Solve the vertical diffusion equation implicitly using the
method of inverting a tridiagonal matrix as described in
Numerical Recipes in Fortran, The art of Scientific Computing,
Second Edition, Press, Teukolsky, Vetterling, Flannery, 1992
pages 42,43.
This routine assumes that the variables are defined at grid points,
and the top and bottom b.c. are flux conditions.
inputs:
z = right hand side terms
nk = number of vertical levels
topbc = top boundary condition
botbc = bottom boundary condition
dcb = vertical mixing coeff at base of cell
tdt = timestep over which do implicit update
kmz = level indicator
mask = land/sea mask
outputs:
z = returned solution
invtri_bmf
DESCRIPTION
Solve the vertical diffusion equation implicitly using the
method of inverting a tridiagonal matrix as described in
Numerical Recipes in Fortran, The art of Scientific Computing,
Second Edition, Press, Teukolsky, Vetterling, Flannery, 1992
pages 42,43.
This routine assumes that the variables are defined at grid points,
and the top b.c. is a flux condition. The bottom b.c. is assumed
to be a bottom drag which is implemented implicitly, thus allowing
for large values of the bottom drag coefficient.
NOTE: This routine is generally only called when doing the bmf
implicitly in time. The original invtri is used for explicit
bmf. It differs from invtri only in the presence of a mask(i,j,kp1)
multiplying unity in the definition of the coefficient b(i,k).
NOTE: This routine is under development (SMG. Nov 2008)
inputs:
z = right hand side terms
nk = number of vertical levels
topbc = top boundary condition
botbc = bottom boundary condition
dcb = vertical mixing coeff at base of cell
tdt = timestep over which do implicit update
kmz = level indicator
mask = land/sea mask
outputs:
z = returned solution
invtri_bmf_v1
DESCRIPTION
Solve the vertical friction equation implicitly using the
method of inverting a tridiagonal matrix as described in
Numerical Recipes in Fortran, The art of Scientific Computing,
Second Edition, Press, Teukolsky, Vetterling, Flannery, 1992
pages 42,43.
This routine assumes that the variables are defined at grid points,
and the top b.c. is a flux condition. The bottom b.c. is assumed
to be a bottom drag which is implemented implicitly, thus allowing
for large values of the bottom drag coefficient.
NOTE: This routine is generally only called when doing the bmf
implicitly in time. The original invtri is used for explicit
bmf.
NOTE: This routine is under development, and is presently not
used. (SMG. Nov 2008)
inputs:
z = right hand side terms
nk = number of vertical levels
topbc = top boundary condition
botbc = time explicit bottom boundary condition (zero in this routine, since bmf is implicit)

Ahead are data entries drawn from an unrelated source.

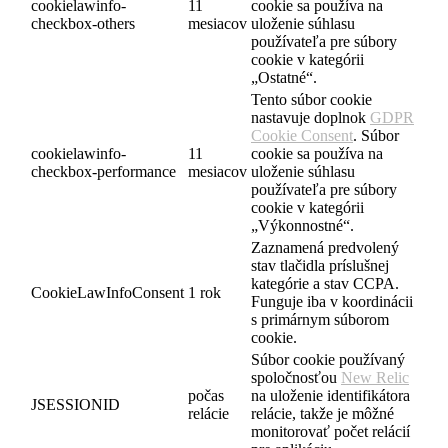
cookielawinfo-
11
cookie sa používa na
checkbox-others
mesiacov
uloženie súhlasu
používateľa pre súbory
cookie v kategórii
„Ostatné“.
Tento súbor cookie
nastavuje doplnok
GDPR
Cookie Consent
. Súbor
cookielawinfo-
11
cookie sa používa na
checkbox-performance
mesiacov
uloženie súhlasu
používateľa pre súbory
cookie v kategórii
„Výkonnostné“.
Zaznamená predvolený
stav tlačidla príslušnej
kategórie a stav CCPA.
CookieLawInfoConsent
1 rok
Funguje iba v koordinácii
s primárnym súborom
cookie.
Súbor cookie používaný
spoločnosťou
New Relic
počas
na uloženie identifikátora
JSESSIONID
relácie
relácie, takže je môžné
monitorovať počet relácií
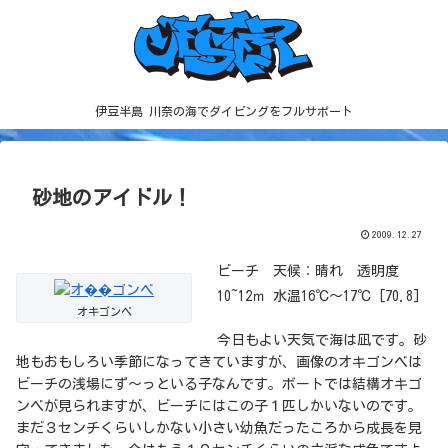
伊豆半島 川奈の海でダイビングをフルサポート
砂地のアイドル！
2009.12.27
ビーチ 天候：晴れ 透明度
10~12ｍ 水温16℃～17℃ [70.8]
オキゴンベ
今日もよい天気で海は凪です。砂
地もおもしろい季節になってきていますが、画像のオキゴンベは
ビーチの浅場にず～っといる子なんです。ボートでは結構オキゴ
ンベが見られますが、ビーチにはこの子１匹しかいないのです。
まだ３センチくらいしかない小さい幼魚だったころから成長を見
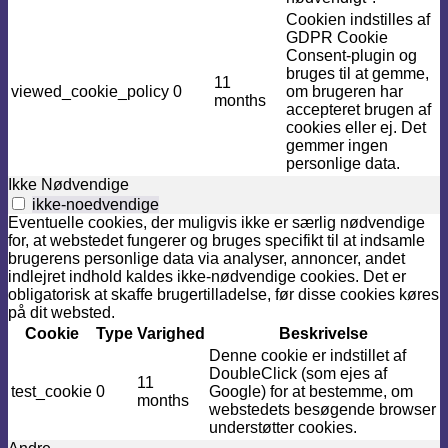
Cookien indstilles af
GDPR Cookie
Consent-plugin og
bruges til at gemme,
11
viewed_cookie_policy
0
om brugeren har
months
accepteret brugen af ​​
cookies eller ej. Det
gemmer ingen
personlige data.
Ikke Nødvendige
ikke-noedvendige
Eventuelle cookies, der muligvis ikke er særlig nødvendige
for, at webstedet fungerer og bruges specifikt til at indsamle
brugerens personlige data via analyser, annoncer, andet
indlejret indhold kaldes ikke-nødvendige cookies. Det er
obligatorisk at skaffe brugertilladelse, før disse cookies køres
på dit websted.
Cookie
Type
Varighed
Beskrivelse
Denne cookie er indstillet af
DoubleClick (som ejes af
11
test_cookie
0
Google) for at bestemme, om
months
webstedets besøgende browser
understøtter cookies.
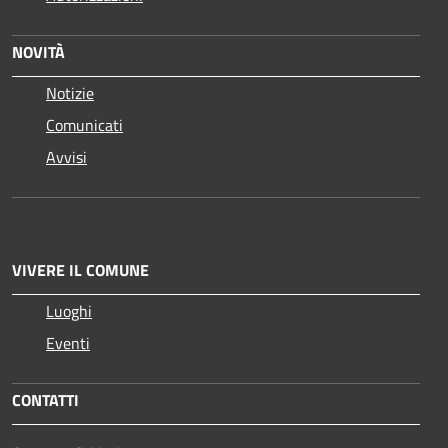
NOVITÀ
Notizie
Comunicati
Avvisi
VIVERE IL COMUNE
Luoghi
Eventi
CONTATTI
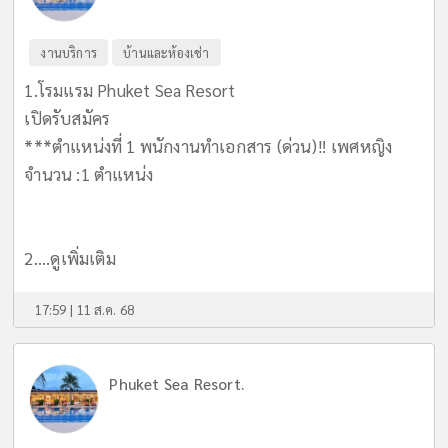
งานบริการ
บ้านและห้องเช่า
1.โรมแรม Phuket Sea Resort
เปิดรับสมัคร
***ตำแหน่งที่ 1 พนักงานทำเอกสาร (ด่วน)‼️ เพศหญิง
จำนวน :1 ตำแหน่ง
2....
ดูเพิ่มเติม
17:59 | 11 ส.ค. 68
Phuket Sea Resort.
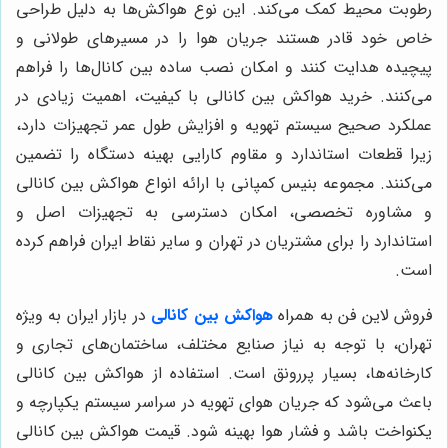
رطوبت محیط کمک می‌کند. این نوع هواکش‌ها به دلیل طراحی
خاص خود قادر هستند جریان هوا را در مسیرهای طولانی و
پیچیده هدایت کنند و امکان نصب ساده بین کانال‌ها را فراهم
می‌کنند. خرید هواکش بین کانالی با کیفیت، اهمیت زیادی در
عملکرد صحیح سیستم تهویه و افزایش طول عمر تجهیزات دارد،
زیرا قطعات استاندارد و مقاوم کارایی بهینه دستگاه را تضمین
می‌کنند. مجموعه بنیس کمپانی با ارائه انواع هواکش بین کانالی
و مشاوره تخصصی، امکان دسترسی به تجهیزات اصل و
استاندارد را برای مشتریان در تهران و سایر نقاط ایران فراهم کرده
است.
فروش لاین فن به همراه
هواکش بین کانالی
در بازار ایران به ویژه
تهران، با توجه به نیاز صنایع مختلف، ساختمان‌های تجاری و
کارخانه‌ها، بسیار پررونق است. استفاده از هواکش بین کانالی
باعث می‌شود که جریان هوای تهویه در سراسر سیستم یکپارچه و
یکنواخت باشد و فشار هوا بهینه شود. قیمت هواکش بین کانالی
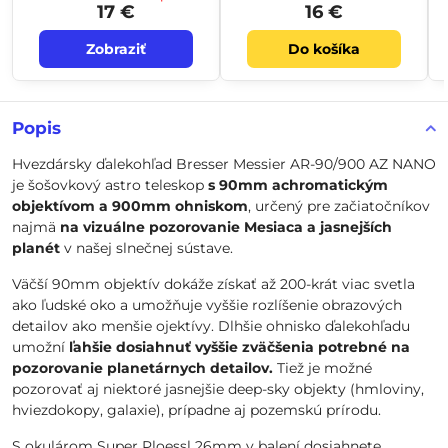
17 €
16 €
Zobraziť
Do košíka
Popis
Hvezdársky ďalekohľad Bresser Messier AR-90/900 AZ NANO
je šošovkový astro teleskop
s 90mm achromatickým
objektívom a 900mm ohniskom
, určený pre začiatočníkov
najmä
na vizuálne pozorovanie Mesiaca a jasnejších
planét
v našej slnečnej sústave.
Väčší 90mm objektív dokáže získať až 200-krát viac svetla
ako ľudské oko a umožňuje vyššie rozlíšenie obrazových
detailov ako menšie ojektívy. Dlhšie ohnisko ďalekohľadu
umožní
ľahšie dosiahnuť vyššie zväčšenia potrebné na
pozorovanie planetárnych detailov.
Tiež je možné
pozorovať aj niektoré jasnejšie deep-sky objekty (hmloviny,
hviezdokopy, galaxie), prípadne aj pozemskú prírodu.
S okulárom Super Ploessl 26mm v balení dosiahnete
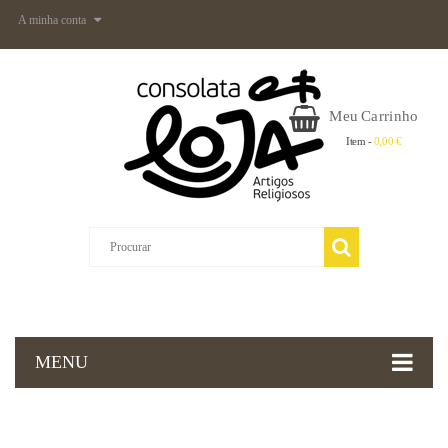
A minha conta
Meu Carrinho
Item -
0,00 €
MENU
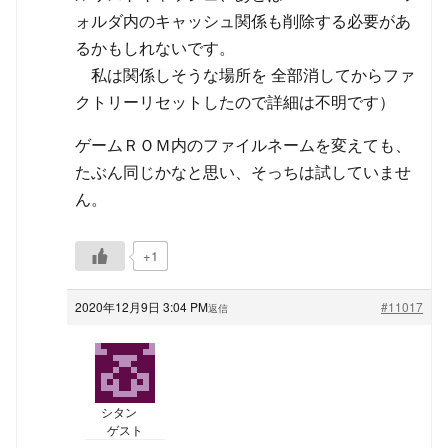
ォルダ内のキャッシュ関係も削除する必要があ
るかもしれないです。
私は関係しそうな場所を 全部消してからファ
クトリーリセットしたので詳細は不明です）
ゲームＲＯＭ内のファイルネームを変えても、
たぶん同じかなと思い、そっちは試していませ
ん。
+1
2020年12月9日 3:04 PM
#11017
返信
シタン
ゲスト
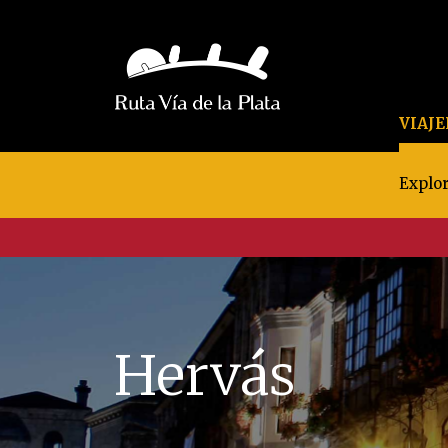
VIAJ
Explor
Hervás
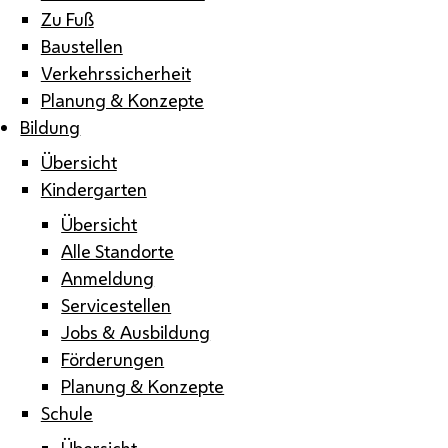
Zu Fuß
Baustellen
Verkehrssicherheit
Planung & Konzepte
Bildung
Übersicht
Kindergarten
Übersicht
Alle Standorte
Anmeldung
Servicestellen
Jobs & Ausbildung
Förderungen
Planung & Konzepte
Schule
Übersicht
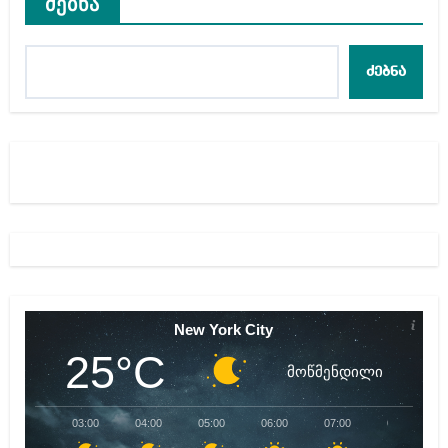
ძებნა
ძებნა
New York City
25°C
მოწმენდილი
03:00
04:00
05:00
06:00
07:00
08:00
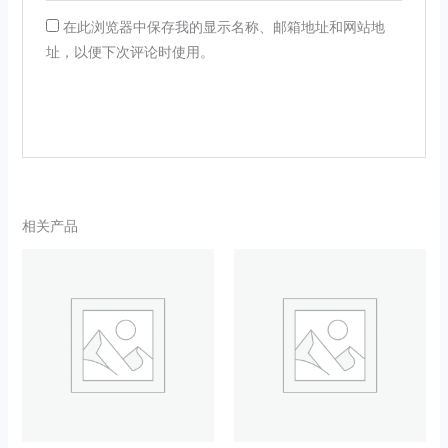
在此浏览器中保存我的显示名称、邮箱地址和网站地
址，以便下次评论时使用。
相关产品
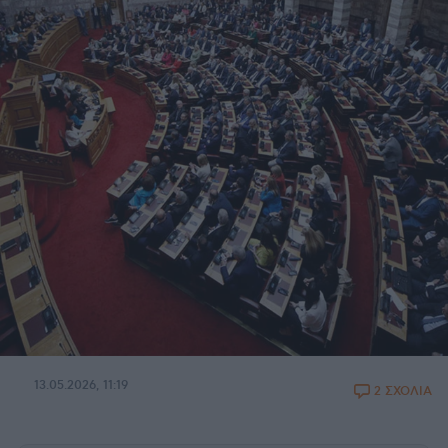
13.05.2026, 11:19
2 ΣΧΟΛΙΑ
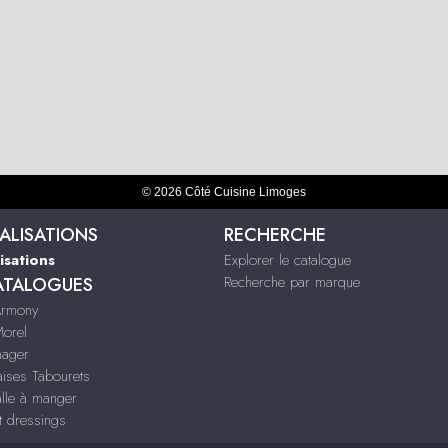
© 2026 Côté Cuisine Limoges
ALISATIONS
RECHERCHE
isations
Explorer le catalogue
Recherche par marque
ATALOGUES
Armony
Morel
nager
aises Tabourets
alle à manger
t dressings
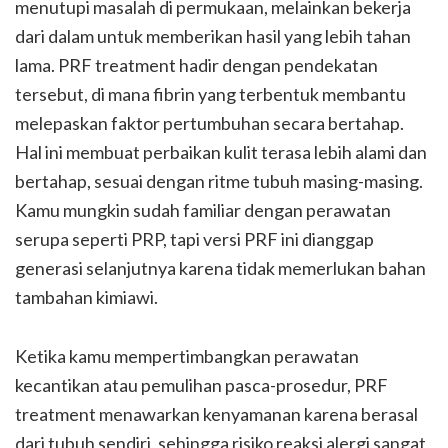
menutupi masalah di permukaan, melainkan bekerja
dari dalam untuk memberikan hasil yang lebih tahan
lama. PRF treatment hadir dengan pendekatan
tersebut, di mana fibrin yang terbentuk membantu
melepaskan faktor pertumbuhan secara bertahap.
Hal ini membuat perbaikan kulit terasa lebih alami dan
bertahap, sesuai dengan ritme tubuh masing-masing.
Kamu mungkin sudah familiar dengan perawatan
serupa seperti PRP, tapi versi PRF ini dianggap
generasi selanjutnya karena tidak memerlukan bahan
tambahan kimiawi.
Ketika kamu mempertimbangkan perawatan
kecantikan atau pemulihan pasca-prosedur, PRF
treatment menawarkan kenyamanan karena berasal
dari tubuh sendiri, sehingga risiko reaksi alergi sangat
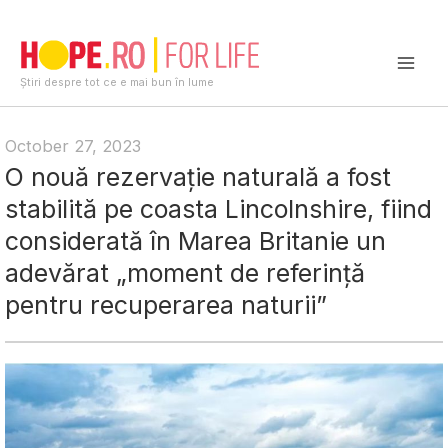
Skip
to
content
Mai
Știri despre tot ce e mai bun în lume
Men
October 27, 2023
O nouă rezervație naturală a fost
stabilită pe coasta Lincolnshire, fiind
considerată în Marea Britanie un
adevărat „moment de referință
pentru recuperarea naturii”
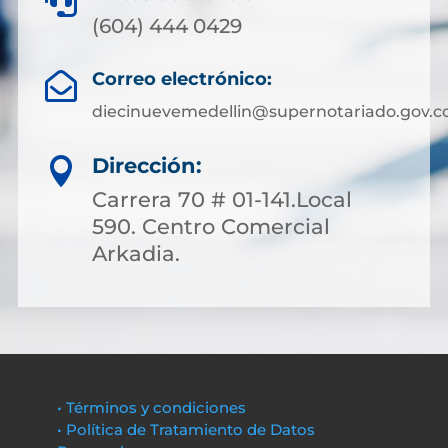

(604) 444 0429
Correo electrónico:

diecinuevemedellin@supernotariado.gov.c
Dirección:

Carrera 70 # 01-141.Local
590. Centro Comercial
Arkadia.
• Términos y condiciones
• Política de Tratamiento de Datos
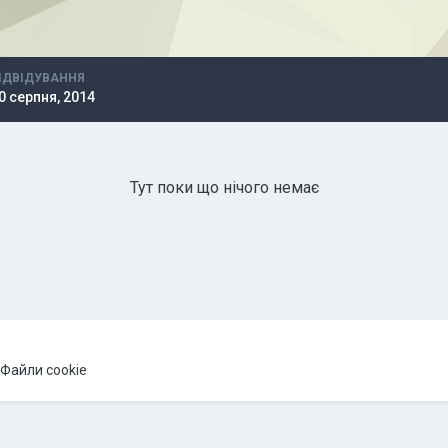
ІДВІДУВАННЯ
0 серпня, 2014
Тут поки що нічого немає
Файли cookie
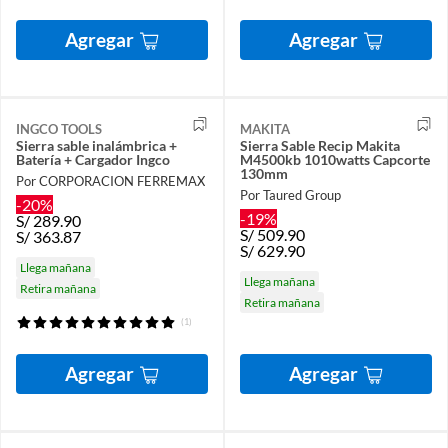
Agregar
Agregar
INGCO TOOLS
MAKITA
Sierra sable inalámbrica +
Sierra Sable Recip Makita
Batería + Cargador Ingco
M4500kb 1010watts Capcorte
130mm
Por CORPORACION FERREMAX
Por Taured Group
-20%
-19%
S/
289.90
S/
509.90
S/
363.87
S/
629.90
Llega mañana
Llega mañana
Retira mañana
Retira mañana
(1)
Agregar
Agregar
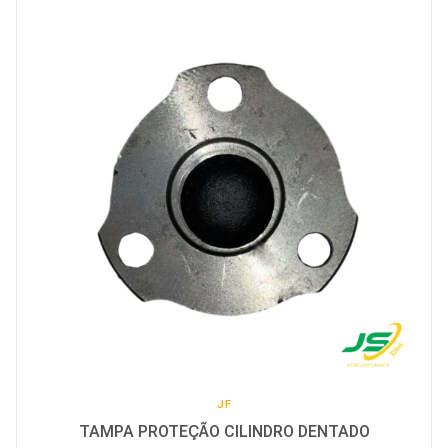
JF
TAMPA PROTEÇÃO CILINDRO DENTADO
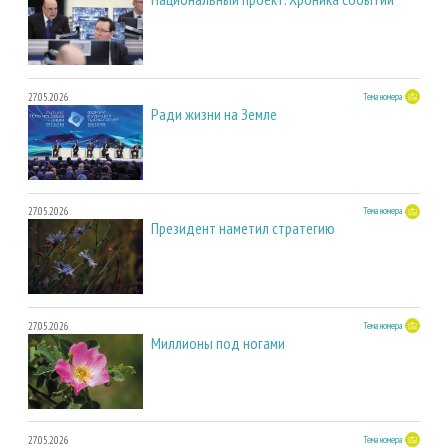
27.05.2026
Тема номера
Ради жизни на Земле
27.05.2026
Тема номера
Президент наметил стратегию
27.05.2026
Тема номера
Миллионы под ногами
27.05.2026
Тема номера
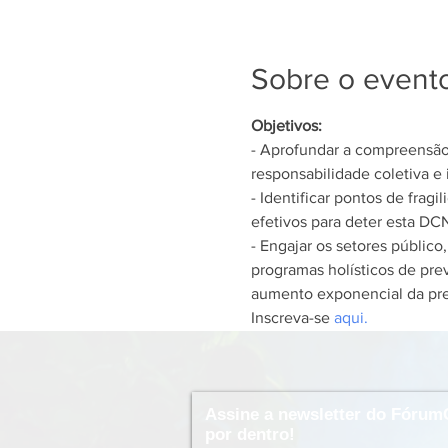
Sobre o event
Objetivos:
- Aprofundar a compreensão 
responsabilidade coletiva e 
- Identificar pontos de frag
efetivos para deter esta DCNT
- Engajar os setores público
programas holísticos de pre
aumento exponencial da pre
Inscreva-se 
aqui. 
Assine a newsletter do Fórum
por dentro!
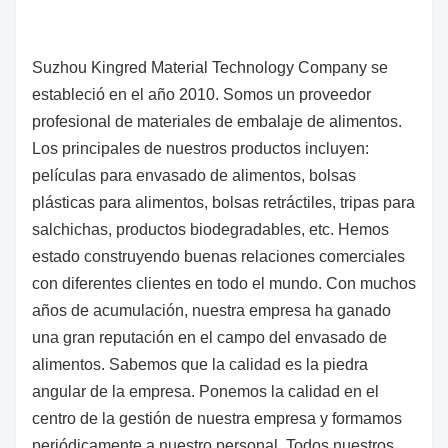
Suzhou Kingred Material Technology Company se
estableció en el año 2010. Somos un proveedor
profesional de materiales de embalaje de alimentos.
Los principales de nuestros productos incluyen:
películas para envasado de alimentos, bolsas
plásticas para alimentos, bolsas retráctiles, tripas para
salchichas, productos biodegradables, etc. Hemos
estado construyendo buenas relaciones comerciales
con diferentes clientes en todo el mundo. Con muchos
años de acumulación, nuestra empresa ha ganado
una gran reputación en el campo del envasado de
alimentos. Sabemos que la calidad es la piedra
angular de la empresa. Ponemos la calidad en el
centro de la gestión de nuestra empresa y formamos
periódicamente a nuestro personal. Todos nuestros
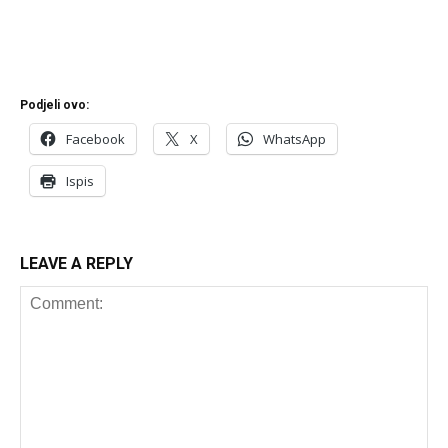
Podjeli ovo:
Facebook
X
WhatsApp
Ispis
LEAVE A REPLY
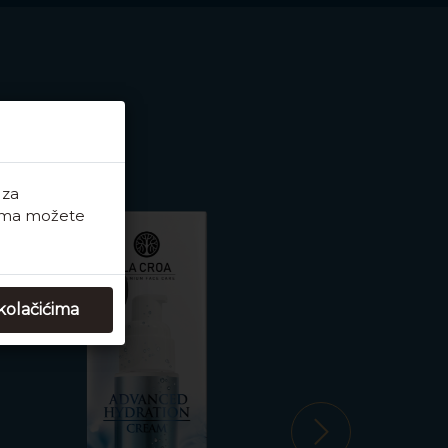
 za
ićima možete
-40
%
 kolačićima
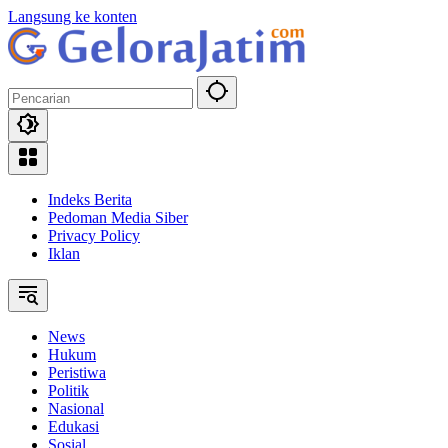
Langsung ke konten
Indeks Berita
Pedoman Media Siber
Privacy Policy
Iklan
News
Hukum
Peristiwa
Politik
Nasional
Edukasi
Sosial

gamma = botttom drag factor scaling the u(taup1) contribution to bottom drag
dcb = vertical mixing coeff at base of cell
tdt = timestep over which do implicit update
kmz = level indicator
mask = land/sea mask
outputs:
z = returned solution
iplot
DESCRIPTION
map integer array "iarray" into characters for printing with
format (a1) to provide a contour map of the integer field.
note: max number of unique characters = 80
inputs:
iarray = integer array to be plotted
is = starting index along inner dimension of "iarray"
ie = ending index along inner dimension of "iarray"
js = starting index along outer dimension of "iarray"
je = ending index along outer dimension of "iarray"
output: prints contour map of "iarray"
matrix
DESCRIPTION
matrix is a general two-dimensional array printing routine,
input:
array = the array to be printed
istrt = the 1st element of the 1st dimension to be printed
im = the last element of the 1st dimension to be printed
jstrt = the 1st element of the 2nd dimension to be printed
jm = the last element of the 2nd dimension to be printed
the 2nd dimension is printed in reverse order if both
jstrt and jm are negative
scale = a scaling factor by which array is divided before
printing. (if this is zero, no scaling is done.)
if scale=0, 10 columns are printed across in e format
if scale>0, 20 columns are printed across in f format